Jardins historiques d’Algérie à l’époque ottomane : approche historique, environnementale et symbolique

par Farid Hireche

Projet de thèse en Patrimoine

Sous la direction de Anna Caiozzo.

Thèses en préparation à Bordeaux 3 , dans le cadre de Montaigne-Humanités , en partenariat avec Institut de recherche sur l'Antiquité et le Moyen Age (equipe de recherche) depuis le 15-11-2019 .


  • Résumé

    Les jardins historiques d’Algérie de l’époque ottomane (XVI - XIX siècles) ont subis de nombreuses amputations. De nombreux jardins ont tout simplement disparus, voire subis des transformations irrémédiables. L’urbanisation des campagnes dans lesquelles ils s’épanouissaient a rendu leur lecture difficile, d’un point de vue purement paysager. Lorsque ces propriétés sont du ressort du domaine publique, se pose l’épineuse question de la patrimonialisation de cet héritage culturel, qui peine à former un centre d’intérêt partagé, une identité commune, malgré les réglementations patrimoniales mises en place par les autorités politiques successives. D’un point de vue urbanistique, les villes sont en constante évolution. Les jardins aujourd’hui insérés dans un tissu dense sont amenés à évoluer du fait même du métabolisme urbain. Se pose alors la question de la place des jardins historiques ottomans dans la planification urbaine ? Quels modes d’appropriation sont à l’œuvre par leurs nouveaux propriétaires privés ou publics ? Comment rendre accessible ces jardins historiques au grand public ? Quelles stratégies doctrinales entériner pour la valorisation culturelle de ces jardins historiques ? Quel rôle peuvent-ils jouer dans la fabrique de la ville durable et écologique convoitée ? Quelle connectivité consentir afin de relier ces jardins les uns aux autres à l’échelle de la ville en perpétuelle extension ? Quelle approche territoriale et paysagère employer pour les intégrer aux trames verte et bleue existantes ? Quelle place attribuer aux éléments hydrauliques disséminés dans le tissu urbain dense et aux paysages culturels liés à l’eau encore en place ? C’est à ce type de questionnement et certainement d’autres qui viendront par la suite que nous entreprenons cette thèse de doctorat en Patrimoine.

  • Titre traduit

    Historical gardens of Algeria in the Ottoman era : historical, environmental and symbolic approach


  • Résumé

    The historic gardens of Algeria from the Ottoman period (XVI - XIX centuries) have suffered many amputations. Many gardens have simply disappeared, even undergone irremediable transformations.
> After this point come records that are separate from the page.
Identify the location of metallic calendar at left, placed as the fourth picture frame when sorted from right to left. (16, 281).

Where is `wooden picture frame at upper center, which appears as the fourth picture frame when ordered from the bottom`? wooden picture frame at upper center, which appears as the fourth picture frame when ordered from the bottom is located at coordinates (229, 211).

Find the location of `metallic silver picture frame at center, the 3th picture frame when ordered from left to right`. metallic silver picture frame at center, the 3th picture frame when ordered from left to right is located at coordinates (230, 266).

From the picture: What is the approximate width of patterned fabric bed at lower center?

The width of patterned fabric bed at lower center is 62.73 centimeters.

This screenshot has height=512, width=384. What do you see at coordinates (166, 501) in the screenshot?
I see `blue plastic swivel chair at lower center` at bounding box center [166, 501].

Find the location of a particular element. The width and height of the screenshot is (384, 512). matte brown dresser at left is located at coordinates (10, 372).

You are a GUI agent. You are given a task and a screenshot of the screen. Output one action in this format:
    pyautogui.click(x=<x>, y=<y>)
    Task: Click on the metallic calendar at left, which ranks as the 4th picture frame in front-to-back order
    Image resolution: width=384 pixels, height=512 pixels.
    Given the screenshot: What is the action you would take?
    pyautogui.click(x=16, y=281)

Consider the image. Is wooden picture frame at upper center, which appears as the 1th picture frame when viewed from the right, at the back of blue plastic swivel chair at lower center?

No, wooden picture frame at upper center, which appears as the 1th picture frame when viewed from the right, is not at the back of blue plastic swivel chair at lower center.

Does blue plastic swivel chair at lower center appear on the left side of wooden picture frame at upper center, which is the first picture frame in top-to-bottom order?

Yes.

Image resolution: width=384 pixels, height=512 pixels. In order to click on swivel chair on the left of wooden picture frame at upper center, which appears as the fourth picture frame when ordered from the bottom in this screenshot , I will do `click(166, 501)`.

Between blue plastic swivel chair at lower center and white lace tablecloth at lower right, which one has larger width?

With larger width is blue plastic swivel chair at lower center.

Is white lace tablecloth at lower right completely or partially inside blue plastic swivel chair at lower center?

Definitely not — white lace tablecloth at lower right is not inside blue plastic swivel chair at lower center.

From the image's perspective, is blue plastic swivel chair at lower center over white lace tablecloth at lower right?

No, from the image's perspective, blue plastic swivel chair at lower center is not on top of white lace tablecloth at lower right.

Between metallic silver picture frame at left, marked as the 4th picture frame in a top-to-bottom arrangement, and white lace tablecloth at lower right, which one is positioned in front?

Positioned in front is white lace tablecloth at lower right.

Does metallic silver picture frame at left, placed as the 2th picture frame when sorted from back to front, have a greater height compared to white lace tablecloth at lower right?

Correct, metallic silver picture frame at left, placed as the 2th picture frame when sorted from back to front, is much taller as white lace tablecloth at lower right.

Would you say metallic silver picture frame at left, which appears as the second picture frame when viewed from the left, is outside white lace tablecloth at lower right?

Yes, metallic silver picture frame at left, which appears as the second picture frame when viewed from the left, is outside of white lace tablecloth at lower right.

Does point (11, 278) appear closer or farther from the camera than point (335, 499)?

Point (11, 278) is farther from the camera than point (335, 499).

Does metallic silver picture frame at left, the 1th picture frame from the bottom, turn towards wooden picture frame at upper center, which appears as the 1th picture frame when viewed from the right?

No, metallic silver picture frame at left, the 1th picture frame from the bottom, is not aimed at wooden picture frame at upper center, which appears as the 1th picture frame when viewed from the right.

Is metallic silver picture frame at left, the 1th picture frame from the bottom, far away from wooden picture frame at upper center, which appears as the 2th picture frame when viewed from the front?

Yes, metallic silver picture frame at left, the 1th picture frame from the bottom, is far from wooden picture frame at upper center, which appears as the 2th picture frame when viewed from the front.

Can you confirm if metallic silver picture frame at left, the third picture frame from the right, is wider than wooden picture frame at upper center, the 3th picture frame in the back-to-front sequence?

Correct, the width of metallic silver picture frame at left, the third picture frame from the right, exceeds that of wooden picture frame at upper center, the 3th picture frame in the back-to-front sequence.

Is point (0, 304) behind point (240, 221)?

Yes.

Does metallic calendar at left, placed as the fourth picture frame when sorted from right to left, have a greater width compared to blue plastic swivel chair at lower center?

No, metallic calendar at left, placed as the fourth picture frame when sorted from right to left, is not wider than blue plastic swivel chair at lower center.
The urbanization of the countryside in which they thrived made their reading difficult, from a purely landscape point of view. When these properties are in the domain of the public domain, the thorny question arises of the heritage of this cultural heritage, which is struggling to form a shared center of interest, a common identity, despite the heritage regulations put in place by the political authorities successive. From an urban point of view, cities are constantly changing. The gardens today inserted in a dense tissue are brought to evolve by the very fact of the urban metabolism. Then arises the question of the place of historical Ottoman gardens in urban planning? What modes of ownership are at work by their new private or public owners? How to make these historic gardens accessible to the general public? What doctrinal strategies to endorse for the cultural valorization of these historic gardens? What role can they play in the fabric of the coveted sustainable and ecological city? What connectivity will be needed to connect these gardens to each other on a city scale in perpetual extension? Which territorial and landscape approach to use to integrate them into existing green and blue frames? What place should be given to the hydraulic elements scattered in the dense urban fabric and the cultural landscapes linked to the water still in place? It is to this type of questioning and certainly others that will come later that we undertake this PhD thesis in Heritage.